Intanto, Bartolini ha fatto sapere che nella sola giornata di oggi sono stati sono stati sottoposti a tampone "altri 170 lavoratori, tutti i drivers ed i dipendenti operativi della filiale" bolognese dove si è registrato un focolaio di Coronavirus. A questi si aggiungono altri 200 tamponi fatti nei giorni scorsi che portano, quindi, ad un numero complessivo di 370 lavoratori sottoposti al test. Brt Corriere Espresso "sta seguendo e gestendo con estrema attenzione l'evolversi della situazione legata al cluster Covid-19 verificatosi nel proprio magazzino di Bologna Roveri, e originato da lavoratori di servizi logistici di magazzino gestiti da una società esterna. L'azienda – si spiega in una nota – si è prontamente attivata in stretta collaborazione con l'Azienda sanitaria locale in via precauzionale, al fine di contingentare e razionalizzare le attività operative e contemporaneamente per la verifica della diffusione del contagio, in rigorosa conformità al Protocollo condiviso di regolamentazione delle misure per il contrasto e il contenimento della diffusione del virus Covid-19 negli ambienti di lavoro". Sono state dunque "prontamente attuate le necessarie misure di sicurezza a tutela degli operatori e dei dipendenti e di verifica di diffusione del contagio. E' stato effettuato lo screening attraverso tampone naso-faringeo dei circa 200 lavoratori, che attualmente ha evidenziato la presenza di alcuni positivi asintomatici". Inoltre per tutti i lavoratori coinvolti "e' stato disposto l'isolamento domiciliare, come previsto dai protocolli sanitari nell'ambito della emergenza Covid".

Pelletways: "Tutela della salute dei dipendenti nostra priorità"
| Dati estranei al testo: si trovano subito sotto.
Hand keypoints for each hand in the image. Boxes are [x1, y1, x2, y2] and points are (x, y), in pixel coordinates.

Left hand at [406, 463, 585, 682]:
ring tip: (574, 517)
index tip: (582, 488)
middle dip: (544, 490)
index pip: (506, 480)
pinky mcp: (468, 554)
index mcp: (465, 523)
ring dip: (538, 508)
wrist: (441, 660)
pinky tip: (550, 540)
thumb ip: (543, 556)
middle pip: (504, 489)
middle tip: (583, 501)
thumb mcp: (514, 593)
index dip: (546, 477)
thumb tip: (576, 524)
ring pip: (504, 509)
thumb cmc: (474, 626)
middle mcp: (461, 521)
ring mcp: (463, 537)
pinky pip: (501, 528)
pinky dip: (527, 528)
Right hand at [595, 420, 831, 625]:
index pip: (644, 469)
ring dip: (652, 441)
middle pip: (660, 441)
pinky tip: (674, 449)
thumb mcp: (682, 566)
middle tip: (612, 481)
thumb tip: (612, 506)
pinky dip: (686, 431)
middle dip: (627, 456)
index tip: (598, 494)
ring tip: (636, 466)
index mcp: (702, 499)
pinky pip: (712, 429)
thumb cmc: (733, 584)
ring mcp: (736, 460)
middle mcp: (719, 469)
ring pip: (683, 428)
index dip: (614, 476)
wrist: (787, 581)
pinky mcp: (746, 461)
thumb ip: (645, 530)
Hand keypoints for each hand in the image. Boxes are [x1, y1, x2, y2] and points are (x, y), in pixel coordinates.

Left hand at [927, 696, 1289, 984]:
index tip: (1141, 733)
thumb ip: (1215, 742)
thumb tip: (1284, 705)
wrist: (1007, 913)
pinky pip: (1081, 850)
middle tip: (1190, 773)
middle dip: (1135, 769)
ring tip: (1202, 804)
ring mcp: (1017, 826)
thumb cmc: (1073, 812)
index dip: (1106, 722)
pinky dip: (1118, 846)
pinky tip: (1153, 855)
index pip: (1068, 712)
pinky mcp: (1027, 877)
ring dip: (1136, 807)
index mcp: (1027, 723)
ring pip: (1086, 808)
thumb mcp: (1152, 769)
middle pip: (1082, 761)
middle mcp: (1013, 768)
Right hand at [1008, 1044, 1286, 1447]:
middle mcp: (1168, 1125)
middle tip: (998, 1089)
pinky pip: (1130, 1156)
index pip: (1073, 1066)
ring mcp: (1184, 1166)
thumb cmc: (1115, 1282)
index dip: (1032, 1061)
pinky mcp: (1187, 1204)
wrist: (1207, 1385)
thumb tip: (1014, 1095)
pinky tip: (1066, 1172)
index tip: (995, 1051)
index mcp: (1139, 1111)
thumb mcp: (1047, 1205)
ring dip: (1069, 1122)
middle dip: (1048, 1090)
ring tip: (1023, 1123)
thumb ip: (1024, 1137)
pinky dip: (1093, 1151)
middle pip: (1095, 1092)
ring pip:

Palletways di Calderara di Reno ha specificato che presso il suo magazzino è stato accertato 1 solo caso positivo al Coronavirus, non 2 come inizialmente reso noto dal sindacato. L'azienda ha precisato che "considera la tutela della salute dei suoi dipendenti una sua massima priorità e ritiene necessario precisare che attualmente risulta accertata dall’Asl di San Giorgio di Piano (BO), la positività al Covid-19 di un solo dipendente, la cui comunicazione all’azienda è avvenuta lo scorso 19 giugno. Precisiamo, inoltre, che il dipendente in questione era già assente dal lavoro dal mercoledì precedente, 17 giugno 2020. Palletways, nel frattempo, anche grazie alla collaborazione dei suoi dipendenti – operai, addetti al magazzino, impiegati d’ufficio – ha adottato e messo in atto le azioni a tutela del personale previste dal Protocollo Condiviso, ritenendo opportuno, inoltre, sottoporre il 99% del suo organico a uno screening medico accurato. Ad oggi, venerdì 26 giugno 2020, stando alle verifiche effettuate in collaborazione con i medici competenti, ASL e la Regione Emilia Romagna, non risultano altri casi di positività accertati. L’azienda è riuscita assicurare la continuità delle operazioni senza mai interrompere i propri servizi garantendo l’approvvigionamento di beni essenziali in tutto il paese e, al tempo stesso, la continuità lavorativa per i suoi dipendenti".